**Consigne**
Répondez aux questions suivantes à l'aide de l'article ci-dessous sur la synodalité.
1. Avec quel terme la « parrhésie » est-elle mise en parallèle ?
2. Dans quel cas est-il particulièrement risqué de comparer deux grands mouvements historiques ?
3. Au sein de quel État le processus de « perestroïka » s'est-il déroulé ?

**Texte présenté**
+ + + + + + +

La comparaison entre les deux (elle vient spontanément à l’esprit) est intéressante, comme l’est celle qui la prolonge entre « parrhésie » et « glasnost ». L’auteur invoque les précédents historiques pour justifier ce qui risque d’arriver en vertu de la loi des conséquences involontaires – qui en d’autres endroits de ce site a pris le nom savant d’hérérogenèse des fins (si ma mémoire est bonne) -, et qui, au prétexte de donner le pouvoir au peuple, s’est finalement résolue en concentration des pouvoirs dans les mains d’un seul homme.

La synodalité : une nouvelle perestroïka ?

Martin Henry (*)
catholicherald.co.uk/synodality-a-new-perestroika/

On sait qu’il est risqué de comparer deux grands mouvements historiques, surtout s’ils sont récents ou contemporains, et de prétendre y déceler des similitudes : tout simplement, on ne compare pas le semblable avec le semblable.

Cela dit, les débats actuels pourraient bénéficier d’une perspective très différente : une comparaison entre l’enthousiasme actuel pour la « synodalité » au sein de l’Église catholique et le processus de « perestroïka » qui s’est déroulé au sein de l’Union Soviétique à une période légèrement antérieure. Le but de ce bref article est de suggérer qu’un tel parallèle, aussi farfelu ou même scandaleux qu’il puisse paraître, pourrait nous donner matière à réflexion.

+ + + + + + +

**Informations présentées**
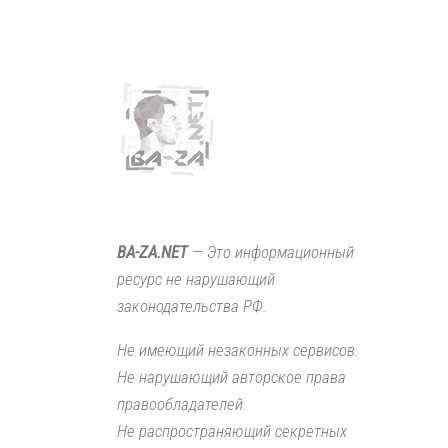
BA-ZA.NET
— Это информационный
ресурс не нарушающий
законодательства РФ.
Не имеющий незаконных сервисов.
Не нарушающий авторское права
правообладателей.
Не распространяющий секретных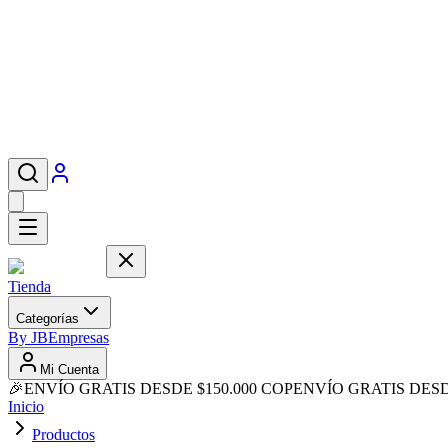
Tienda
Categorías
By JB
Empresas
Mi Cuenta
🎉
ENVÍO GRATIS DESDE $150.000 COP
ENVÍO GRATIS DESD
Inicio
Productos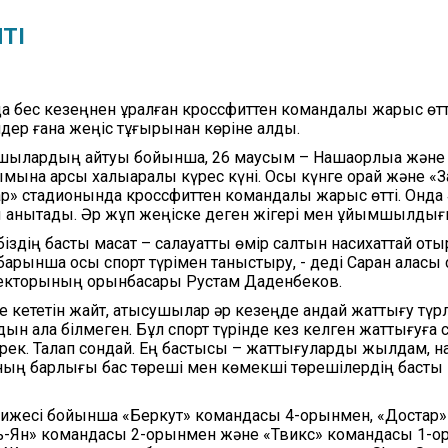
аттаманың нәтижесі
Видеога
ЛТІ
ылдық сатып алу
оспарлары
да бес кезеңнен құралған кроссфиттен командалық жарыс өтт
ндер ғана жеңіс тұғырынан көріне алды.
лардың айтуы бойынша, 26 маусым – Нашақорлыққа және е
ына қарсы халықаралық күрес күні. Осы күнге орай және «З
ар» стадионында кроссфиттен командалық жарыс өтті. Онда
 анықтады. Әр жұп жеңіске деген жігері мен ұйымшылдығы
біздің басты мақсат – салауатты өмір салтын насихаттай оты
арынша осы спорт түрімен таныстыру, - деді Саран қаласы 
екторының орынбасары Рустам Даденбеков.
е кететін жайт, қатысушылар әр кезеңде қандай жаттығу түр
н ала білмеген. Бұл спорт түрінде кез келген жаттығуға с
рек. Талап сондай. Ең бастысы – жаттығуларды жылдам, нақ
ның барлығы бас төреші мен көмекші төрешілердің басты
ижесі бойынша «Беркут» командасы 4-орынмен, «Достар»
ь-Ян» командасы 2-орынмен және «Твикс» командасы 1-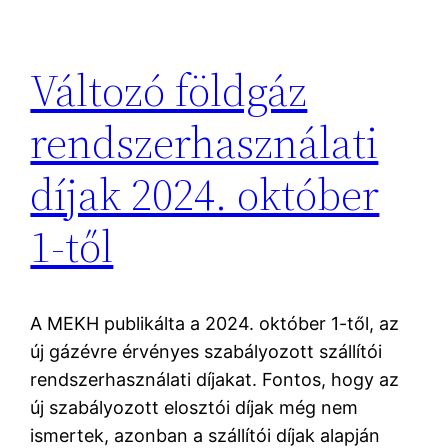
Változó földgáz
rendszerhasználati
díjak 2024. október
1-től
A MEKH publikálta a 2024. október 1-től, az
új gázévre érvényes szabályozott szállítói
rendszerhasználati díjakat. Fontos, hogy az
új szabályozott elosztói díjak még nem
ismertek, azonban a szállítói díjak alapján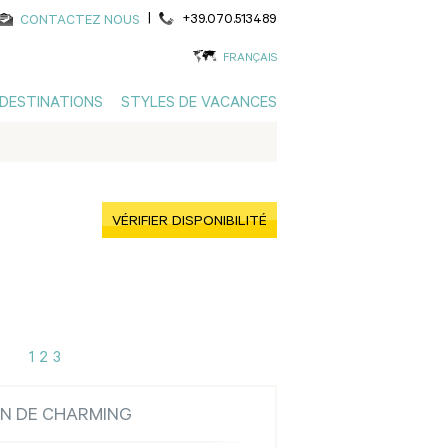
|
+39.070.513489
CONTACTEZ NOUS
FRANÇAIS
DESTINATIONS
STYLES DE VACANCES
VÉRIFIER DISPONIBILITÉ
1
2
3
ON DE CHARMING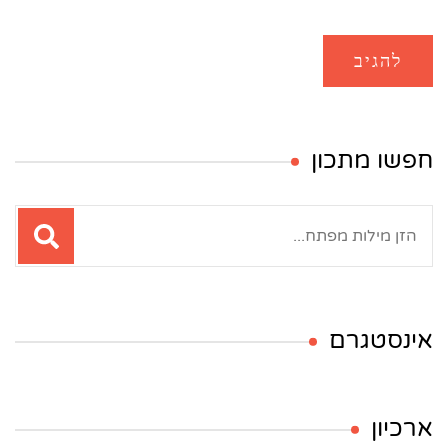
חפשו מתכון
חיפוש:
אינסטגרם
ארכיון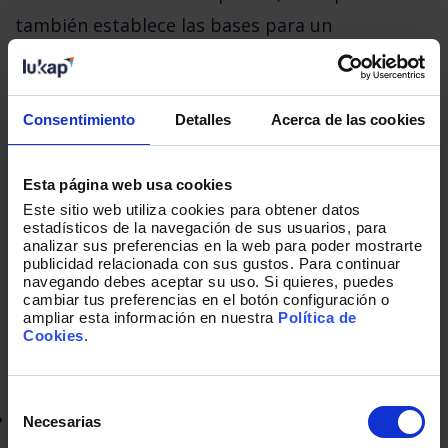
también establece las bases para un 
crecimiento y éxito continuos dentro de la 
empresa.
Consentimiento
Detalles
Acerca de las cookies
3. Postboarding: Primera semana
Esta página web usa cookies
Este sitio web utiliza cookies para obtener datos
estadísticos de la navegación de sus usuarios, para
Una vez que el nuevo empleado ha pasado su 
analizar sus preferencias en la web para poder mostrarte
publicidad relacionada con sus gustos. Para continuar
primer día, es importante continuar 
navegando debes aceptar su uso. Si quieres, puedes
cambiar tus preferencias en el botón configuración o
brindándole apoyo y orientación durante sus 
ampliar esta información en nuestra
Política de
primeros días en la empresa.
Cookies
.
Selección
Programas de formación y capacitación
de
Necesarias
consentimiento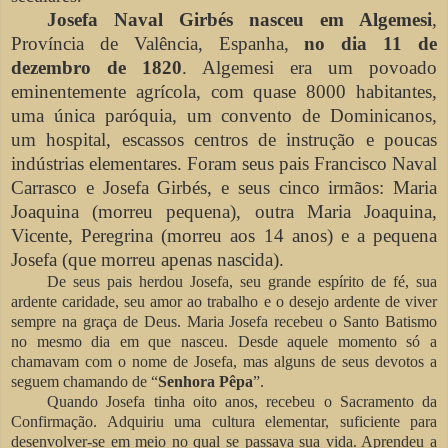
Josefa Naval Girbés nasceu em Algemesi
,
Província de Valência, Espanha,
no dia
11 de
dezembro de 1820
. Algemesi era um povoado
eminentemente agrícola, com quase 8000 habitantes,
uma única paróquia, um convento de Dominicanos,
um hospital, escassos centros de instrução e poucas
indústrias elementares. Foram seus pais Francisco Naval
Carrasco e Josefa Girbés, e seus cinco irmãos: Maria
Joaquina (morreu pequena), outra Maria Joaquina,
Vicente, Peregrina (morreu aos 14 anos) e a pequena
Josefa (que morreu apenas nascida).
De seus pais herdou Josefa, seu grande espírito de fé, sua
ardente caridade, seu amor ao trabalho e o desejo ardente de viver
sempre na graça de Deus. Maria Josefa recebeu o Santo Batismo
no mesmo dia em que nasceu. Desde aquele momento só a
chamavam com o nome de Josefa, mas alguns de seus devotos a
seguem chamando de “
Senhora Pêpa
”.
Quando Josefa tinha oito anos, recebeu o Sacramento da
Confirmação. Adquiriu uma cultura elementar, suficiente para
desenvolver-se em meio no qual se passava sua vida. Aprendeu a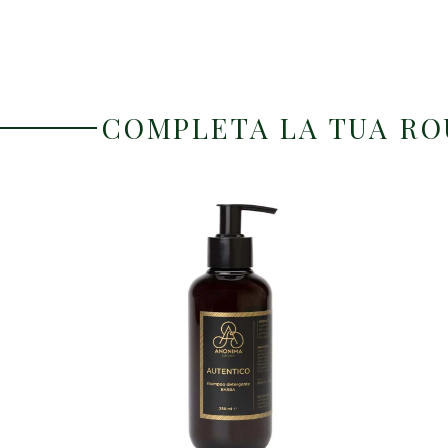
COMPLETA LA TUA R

+ + + + + + +

**Corrigé**
1. Avec la « glasnost ».
2. Lorsque ces mouvements sont récents ou contemporains.
3. Au sein de l'Union Soviétique.